BRIEF: Nothing in the entries may be altered; copy them all exactly.

INPUT:
● ● ● ● ●

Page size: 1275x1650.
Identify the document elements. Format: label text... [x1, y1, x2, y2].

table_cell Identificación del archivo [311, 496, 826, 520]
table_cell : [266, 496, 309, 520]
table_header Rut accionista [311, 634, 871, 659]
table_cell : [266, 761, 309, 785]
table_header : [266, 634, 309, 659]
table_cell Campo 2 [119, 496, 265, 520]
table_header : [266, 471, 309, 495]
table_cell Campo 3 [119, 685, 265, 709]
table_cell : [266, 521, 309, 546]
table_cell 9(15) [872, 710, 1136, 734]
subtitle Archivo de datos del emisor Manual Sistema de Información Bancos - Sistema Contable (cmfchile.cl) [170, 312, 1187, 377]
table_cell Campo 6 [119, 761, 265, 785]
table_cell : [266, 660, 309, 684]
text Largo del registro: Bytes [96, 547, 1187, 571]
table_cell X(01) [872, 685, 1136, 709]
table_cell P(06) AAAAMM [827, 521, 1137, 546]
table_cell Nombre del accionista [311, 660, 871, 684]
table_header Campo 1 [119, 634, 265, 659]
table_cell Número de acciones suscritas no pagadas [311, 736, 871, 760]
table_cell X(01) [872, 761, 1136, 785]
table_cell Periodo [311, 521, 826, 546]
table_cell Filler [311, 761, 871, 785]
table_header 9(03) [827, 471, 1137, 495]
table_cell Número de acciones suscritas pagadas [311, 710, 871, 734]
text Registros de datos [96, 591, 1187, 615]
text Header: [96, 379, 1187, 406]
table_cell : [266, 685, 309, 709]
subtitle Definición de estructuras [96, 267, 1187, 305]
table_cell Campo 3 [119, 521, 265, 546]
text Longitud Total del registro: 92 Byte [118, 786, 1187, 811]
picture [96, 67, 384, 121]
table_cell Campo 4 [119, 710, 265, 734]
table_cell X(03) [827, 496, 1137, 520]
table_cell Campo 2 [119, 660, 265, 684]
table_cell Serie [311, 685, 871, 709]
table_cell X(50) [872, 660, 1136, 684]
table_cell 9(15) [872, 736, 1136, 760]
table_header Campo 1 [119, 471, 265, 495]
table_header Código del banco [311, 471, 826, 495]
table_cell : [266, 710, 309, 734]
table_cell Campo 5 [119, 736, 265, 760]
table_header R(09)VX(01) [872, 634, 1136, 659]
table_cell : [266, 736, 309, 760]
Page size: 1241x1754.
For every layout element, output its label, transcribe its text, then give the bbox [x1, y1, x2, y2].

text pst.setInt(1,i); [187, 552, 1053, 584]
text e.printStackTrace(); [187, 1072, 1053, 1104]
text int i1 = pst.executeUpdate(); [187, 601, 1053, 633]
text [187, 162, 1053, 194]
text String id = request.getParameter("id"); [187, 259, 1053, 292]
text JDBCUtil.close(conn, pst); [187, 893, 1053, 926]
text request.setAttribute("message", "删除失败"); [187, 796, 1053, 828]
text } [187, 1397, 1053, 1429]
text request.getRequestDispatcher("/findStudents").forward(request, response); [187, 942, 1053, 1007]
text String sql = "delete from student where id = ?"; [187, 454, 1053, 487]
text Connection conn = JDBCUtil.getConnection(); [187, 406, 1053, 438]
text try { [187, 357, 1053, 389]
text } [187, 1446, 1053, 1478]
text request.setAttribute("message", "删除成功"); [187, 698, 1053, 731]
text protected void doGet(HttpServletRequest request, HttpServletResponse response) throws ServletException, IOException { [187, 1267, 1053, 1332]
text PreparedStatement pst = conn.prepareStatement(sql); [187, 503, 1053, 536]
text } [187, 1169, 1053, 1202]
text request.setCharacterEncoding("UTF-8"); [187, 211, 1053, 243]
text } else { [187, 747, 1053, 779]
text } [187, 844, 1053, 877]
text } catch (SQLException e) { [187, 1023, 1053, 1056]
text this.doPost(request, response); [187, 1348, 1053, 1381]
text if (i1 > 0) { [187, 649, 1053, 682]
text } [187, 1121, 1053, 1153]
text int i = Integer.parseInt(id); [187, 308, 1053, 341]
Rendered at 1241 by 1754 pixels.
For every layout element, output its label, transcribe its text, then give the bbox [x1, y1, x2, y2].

● ● ● ● ●

THE ANSWER:
Page size: 1275x1650.
Identify the document elements. Format: label text... [x1, y1, x2, y2].

table_cell Identificación del archivo [311, 496, 826, 520]
table_cell : [266, 496, 309, 520]
table_header Rut accionista [311, 634, 871, 659]
table_cell : [266, 761, 309, 785]
table_header : [266, 634, 309, 659]
table_cell Campo 2 [119, 496, 265, 520]
table_header : [266, 471, 309, 495]
table_cell Campo 3 [119, 685, 265, 709]
table_cell : [266, 521, 309, 546]
table_cell 9(15) [872, 710, 1136, 734]
subtitle Archivo de datos del emisor Manual Sistema de Información Bancos - Sistema Contable (cmfchile.cl) [170, 312, 1187, 377]
table_cell Campo 6 [119, 761, 265, 785]
table_cell : [266, 660, 309, 684]
text Largo del registro: Bytes [96, 547, 1187, 571]
table_cell X(01) [872, 685, 1136, 709]
table_cell P(06) AAAAMM [827, 521, 1137, 546]
table_cell Nombre del accionista [311, 660, 871, 684]
table_header Campo 1 [119, 634, 265, 659]
table_cell Número de acciones suscritas no pagadas [311, 736, 871, 760]
table_cell X(01) [872, 761, 1136, 785]
table_cell Periodo [311, 521, 826, 546]
table_cell Filler [311, 761, 871, 785]
table_header 9(03) [827, 471, 1137, 495]
table_cell Número de acciones suscritas pagadas [311, 710, 871, 734]
text Registros de datos [96, 591, 1187, 615]
text Header: [96, 379, 1187, 406]
table_cell : [266, 685, 309, 709]
subtitle Definición de estructuras [96, 267, 1187, 305]
table_cell Campo 3 [119, 521, 265, 546]
text Longitud Total del registro: 92 Byte [118, 786, 1187, 811]
picture [96, 67, 384, 121]
table_cell Campo 4 [119, 710, 265, 734]
table_cell X(03) [827, 496, 1137, 520]
table_cell Campo 2 [119, 660, 265, 684]
table_cell Serie [311, 685, 871, 709]
table_cell X(50) [872, 660, 1136, 684]
table_cell 9(15) [872, 736, 1136, 760]
table_header Campo 1 [119, 471, 265, 495]
table_header Código del banco [311, 471, 826, 495]
table_cell : [266, 710, 309, 734]
table_cell Campo 5 [119, 736, 265, 760]
table_header R(09)VX(01) [872, 634, 1136, 659]
table_cell : [266, 736, 309, 760]
Page size: 1241x1754.
For every layout element, output its label, transcribe its text, then give the bbox [x1, y1, x2, y2].

text pst.setInt(1,i); [187, 552, 1053, 584]
text e.printStackTrace(); [187, 1072, 1053, 1104]
text int i1 = pst.executeUpdate(); [187, 601, 1053, 633]
text [187, 162, 1053, 194]
text String id = request.getParameter("id"); [187, 259, 1053, 292]
text JDBCUtil.close(conn, pst); [187, 893, 1053, 926]
text request.setAttribute("message", "删除失败"); [187, 796, 1053, 828]
text } [187, 1397, 1053, 1429]
text request.getRequestDispatcher("/findStudents").forward(request, response); [187, 942, 1053, 1007]
text String sql = "delete from student where id = ?"; [187, 454, 1053, 487]
text Connection conn = JDBCUtil.getConnection(); [187, 406, 1053, 438]
text try { [187, 357, 1053, 389]
text } [187, 1446, 1053, 1478]
text request.setAttribute("message", "删除成功"); [187, 698, 1053, 731]
text protected void doGet(HttpServletRequest request, HttpServletResponse response) throws ServletException, IOException { [187, 1267, 1053, 1332]
text PreparedStatement pst = conn.prepareStatement(sql); [187, 503, 1053, 536]
text } [187, 1169, 1053, 1202]
text request.setCharacterEncoding("UTF-8"); [187, 211, 1053, 243]
text } else { [187, 747, 1053, 779]
text } [187, 844, 1053, 877]
text } catch (SQLException e) { [187, 1023, 1053, 1056]
text this.doPost(request, response); [187, 1348, 1053, 1381]
text if (i1 > 0) { [187, 649, 1053, 682]
text } [187, 1121, 1053, 1153]
text int i = Integer.parseInt(id); [187, 308, 1053, 341]
Rendered at 1241 by 1754 pixels.
For every layout element, output its label, transcribe its text, then give the bbox [x1, y1, x2, y2].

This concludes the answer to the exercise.